Aujourd'hui la loi est peu appliquée, et/ou mal comprise, et ce malgré les progrès réalisés depuis 10 ans. Concernant la sédation, il y a aussi eu des progrès, un véritable changement de culture dans le corps médical. La société française de soins palliatifs rappelle d'ailleurs que la sédation profonde et continue jusqu’au décès s'adresse à des patients dont le pronostic vital est engagé à très court terme. Malgré cela, le patient continue à souffrir.
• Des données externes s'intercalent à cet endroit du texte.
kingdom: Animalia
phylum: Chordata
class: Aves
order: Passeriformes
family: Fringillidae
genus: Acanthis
La loi propose d'endormir, pour ne pas souffrir avant de mourir et non pas de dormir pour mourir. C'est très différent. Concernant les directives anticipées, le Dr Leonetti interroge. Comment se fait que seulement 2,5% des français les aient rédigées, c'est une erreur de notre part. Aujourd'hui un formulaire est proposé. Le patient pourra dire ce qu'il souhaite ou ne souhaite pas et le corps médical sera obligé de respecter sa volonté . Mais rien n'est figé. C'est d'ailleurs ce qui marque la liberté de l'individu. jusqu'à la fin, il peut changer d'avis.

Le médecin est dans l'obligation de consulter un confrère s'il estime ne pas devoir respecter les directives anticipées.

Il faut bien comprendre qu'on ne peut pas tout attendre de la loi. La vie n'est pas tout dans le droit; est le droit n'est pas tout dans la loi. Par ailleurs, une modification législative, qui ne s'accompagnerait pas d'une formation du corps médical et de moyen pour développer la culture palliative, serait sans intérêt. et ne permettrait pas à la loi d'être appliquée de manière juste.

il faut que la culture palliative se développe et que l'on sorte du débat qui repose sur la légalisation ou non de l'euthanasie. Car ce débat a l'inconvénient de masquer tous les autres problèmes".

Le Pr Régis Aubry a ensuite pris la parole pour revenir sur divers points. "D'abord il existe aujourd'hui une forme de méfiance vis à vis du médecin. Les patients s'informent sur Internet et se qualifient pour échanger avec le médecin. Le rapport a changé. Le médecin est aussi taxé d'indélicatesse, d'incapacité à communiquer à échanger avec les familles ou les malades. Mais les médecins ne sont pas formés à cet aspect du travail. C'est une question d'humain.

Il semble aussi que la crise économique actuelle ne permette pas à la loi d'avoir les moyens de ses ambitions. Il faut créer des lieux qui fassent sens et un vrai programme de développement de soin palliatifs. La question du déséquilibre territorial est préoccupante et il faut trouver des alternatives car d'un ephad à l'autre , les différences de réponses sont énormes.

Pour tout cela, il faut développer la formation et la recherche, travailler ensemble, et instaurer une véritable éthique de la discussion. Vaste programme mais l'enjeu en vaut la chandelle".